Writing in the Daily Telegraph, Mr Rees-Mogg said he and other members of the 60-strong group of Eurosceptic Tory MPs he leads, known as the European Research Group, would reject a deal that did not amount to a clean break with the EU.
But amid signs of widening Conservative divisions, Foreign Office minister Alan Duncan suggested the “insolent” MP should “pipe down”.
Theresa May hopes to resolve cabinet splits on the shape of Brexit at this week’s meeting.
Her official spokesman refused to be drawn on there being a third customs model saying: “There is going to be a lot of speculation between now and Chequers.

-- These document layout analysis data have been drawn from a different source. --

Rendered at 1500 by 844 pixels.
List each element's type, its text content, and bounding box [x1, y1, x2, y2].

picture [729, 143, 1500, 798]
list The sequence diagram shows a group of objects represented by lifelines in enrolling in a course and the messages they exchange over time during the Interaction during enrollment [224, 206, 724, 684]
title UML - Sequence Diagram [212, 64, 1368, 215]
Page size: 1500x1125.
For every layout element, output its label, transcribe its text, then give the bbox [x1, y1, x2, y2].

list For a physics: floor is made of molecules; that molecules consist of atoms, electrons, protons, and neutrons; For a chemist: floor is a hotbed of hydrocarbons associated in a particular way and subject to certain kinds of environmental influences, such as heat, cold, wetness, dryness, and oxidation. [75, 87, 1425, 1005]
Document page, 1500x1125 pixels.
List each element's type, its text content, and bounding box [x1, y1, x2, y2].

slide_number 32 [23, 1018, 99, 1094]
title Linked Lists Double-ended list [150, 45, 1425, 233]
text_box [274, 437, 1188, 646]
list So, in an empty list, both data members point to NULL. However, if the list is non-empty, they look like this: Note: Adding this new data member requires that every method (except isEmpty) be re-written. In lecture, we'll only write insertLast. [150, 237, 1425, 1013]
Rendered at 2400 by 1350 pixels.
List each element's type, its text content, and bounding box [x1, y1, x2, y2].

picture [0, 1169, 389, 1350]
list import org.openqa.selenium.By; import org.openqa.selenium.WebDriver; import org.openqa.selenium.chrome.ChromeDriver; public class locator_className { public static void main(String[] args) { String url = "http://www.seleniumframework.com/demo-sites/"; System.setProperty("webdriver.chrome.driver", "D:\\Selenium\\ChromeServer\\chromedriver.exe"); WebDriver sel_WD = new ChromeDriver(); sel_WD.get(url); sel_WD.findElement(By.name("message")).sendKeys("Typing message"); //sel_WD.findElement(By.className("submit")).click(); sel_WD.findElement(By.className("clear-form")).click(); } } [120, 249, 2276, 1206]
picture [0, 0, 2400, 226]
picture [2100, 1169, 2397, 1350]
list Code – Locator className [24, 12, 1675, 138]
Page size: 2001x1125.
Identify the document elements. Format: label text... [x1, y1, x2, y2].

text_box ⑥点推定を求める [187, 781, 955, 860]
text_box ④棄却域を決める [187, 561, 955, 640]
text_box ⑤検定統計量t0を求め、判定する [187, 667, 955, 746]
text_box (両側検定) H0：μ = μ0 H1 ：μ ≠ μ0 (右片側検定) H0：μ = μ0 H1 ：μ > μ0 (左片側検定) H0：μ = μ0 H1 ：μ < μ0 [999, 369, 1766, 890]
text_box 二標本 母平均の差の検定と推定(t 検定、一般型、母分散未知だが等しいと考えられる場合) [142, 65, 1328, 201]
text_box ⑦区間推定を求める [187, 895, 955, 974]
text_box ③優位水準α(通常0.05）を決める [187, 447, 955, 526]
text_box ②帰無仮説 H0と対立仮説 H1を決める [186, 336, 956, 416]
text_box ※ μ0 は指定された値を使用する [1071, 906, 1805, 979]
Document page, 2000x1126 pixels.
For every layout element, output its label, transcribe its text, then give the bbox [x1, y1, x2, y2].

“Some of it might even be true, but I’m not going to engage in advance of the away-day taking place.”
The prime minister has said that after the cabinet gathering the UK will publish a White Paper setting out “in more detail what strong partnership the United Kingdom wants to see with the European Union in the future”.
It follows last week’s summit in Brussels where European Council president Donald Tusk issued a “last call” for the UK to agree its position on Brexit, saying the “most difficult” issues were unresolved and “quick progress” was needed if agreement was to be reached by the next meeting in October.
The UK is due to leave the EU on 29 March 2019, and negotiations are taking place on what the future relationship between the UK and the EU will look like.
The government had talked publicly about two potential customs options.
One, a customs partnership, would mean the UK applies the EU’s own tariffs and rules of origin to all goods arriving in the country and then hands over what was owed for goods that subsequently end up in the EU.
The other, known as maximum facilitation or max-fac, aimed to employ new technology to remove the need for physical customs checks where possible.
The government has now deemed both options practically or politically undeliverable and is working on a third option, believed to involve “alignment” with the EU in regulations covering trade in goods but a looser relationship for services.
Mr Rees-Mogg said a deal which restricted the UK’s ability to make trade agreements with other nations or control migration could not be accepted.
He said Mrs May had declared the UK would leave the single market and the customs union and “must stick to her righteous cause and deliver what she has said she would”.
The government must seize a “great opportunity to do things better” rather than being in a “tremulous state that sees Brexit as mere damage limitation”, he added.
But his colleague Vicky Ford said what the vast majority of Tory MPs wanted was a “practical, pragmatic deal that gives certainty to business and trade… not an ideological one”.
She told BBC Radio 4’s Today programme that a “crash-out no deal is not acceptable to those who want to support jobs and a partnership with the EU going forward”.
Mrs May is also due to have talks in Berlin with German Chancellor Angela Merkel ahead of the Chequers meeting, No 10 said.
The Democratic Unionist Party, whose support Theresa May needs to have a majority in key Commons votes, said it would not support any deal which did not give the UK full control over its borders.
“We don’t give blank cheques to anybody,” its Westminster leader Nigel Dodds said after meeting the PM for an hour in Downing Street.
“We want to see a proper Brexit which fulfils the referendum result but we have been very clear that it has to be on the basis of the whole of the UK leaving the EU as one.”
He accused Dublin and other European capitals of trying to “bully” the UK and using the issue of the Northern Irish border to “create an outcome which is to their liking”, adding “they won’t succeed in that”.